Tuesday, October 16, 2012
24 years ago.....
I was always annoyed by my little brother just like any other sister. We fought....even after he was diagnosed. I actually looked at him one rainy day while playing in the garage and said "It's ok, cause when you die your trucks will be mine." How awful, I still feel guilty for that to this day. The horrible things we say as children.
Today it has been 24 years since Adam died....I was 8. I remember vividly that day....and night. It forever changed everything.....it was my loss of innocence which my sister would tell you is where my fear of clowns come from! Yes, I deal with everything with a bit of humor. I was never the invincible teen, I knew what could happen.
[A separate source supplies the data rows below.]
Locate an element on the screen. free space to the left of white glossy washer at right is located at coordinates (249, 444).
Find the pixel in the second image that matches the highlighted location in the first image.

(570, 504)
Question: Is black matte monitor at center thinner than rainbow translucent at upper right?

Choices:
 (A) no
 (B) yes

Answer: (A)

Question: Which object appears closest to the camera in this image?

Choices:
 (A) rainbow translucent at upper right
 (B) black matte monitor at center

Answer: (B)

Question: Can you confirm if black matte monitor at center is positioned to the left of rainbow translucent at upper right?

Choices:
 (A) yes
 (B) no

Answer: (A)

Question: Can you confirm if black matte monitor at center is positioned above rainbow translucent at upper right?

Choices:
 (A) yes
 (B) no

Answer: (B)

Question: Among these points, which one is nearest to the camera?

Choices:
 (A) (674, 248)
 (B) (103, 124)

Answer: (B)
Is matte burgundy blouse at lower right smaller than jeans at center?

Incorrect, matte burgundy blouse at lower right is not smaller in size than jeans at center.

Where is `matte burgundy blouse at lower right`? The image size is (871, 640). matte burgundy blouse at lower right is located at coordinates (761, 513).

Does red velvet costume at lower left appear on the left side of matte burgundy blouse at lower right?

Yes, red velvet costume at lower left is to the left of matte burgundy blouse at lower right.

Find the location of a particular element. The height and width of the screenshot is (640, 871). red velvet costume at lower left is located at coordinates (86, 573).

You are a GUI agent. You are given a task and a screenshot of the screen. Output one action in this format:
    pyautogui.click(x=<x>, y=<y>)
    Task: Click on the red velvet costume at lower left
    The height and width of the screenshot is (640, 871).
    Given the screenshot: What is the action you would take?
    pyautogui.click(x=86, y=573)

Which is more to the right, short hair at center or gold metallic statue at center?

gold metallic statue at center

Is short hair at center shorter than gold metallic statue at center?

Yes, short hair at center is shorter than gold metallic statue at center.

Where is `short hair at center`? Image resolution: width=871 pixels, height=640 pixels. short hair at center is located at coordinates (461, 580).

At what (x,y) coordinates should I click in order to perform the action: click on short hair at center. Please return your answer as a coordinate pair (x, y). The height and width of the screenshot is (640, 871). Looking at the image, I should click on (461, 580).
Cherish every moment, make sure you do today and say today what you need to. Tomorrow may not come....always kiss your kids goodbye, good night, and just for no reason. God and I struggle back and forth with my anger and my pain, but today will be a good day! Adam my have only lived for four years but the point is he lived. He loved everyone and wanted to save everything. I commend my parents for allowing Adam to be involved in his treatment, I realize as a parent now how difficult it had to be to allow treatment to stop....even if there was very little hope of success. I no longer blame them...they did an amazing job thinking of what was best for Adam as well as me!
I am who I am today....because I knew this amazing little man! All my love is sent to you in heaven today!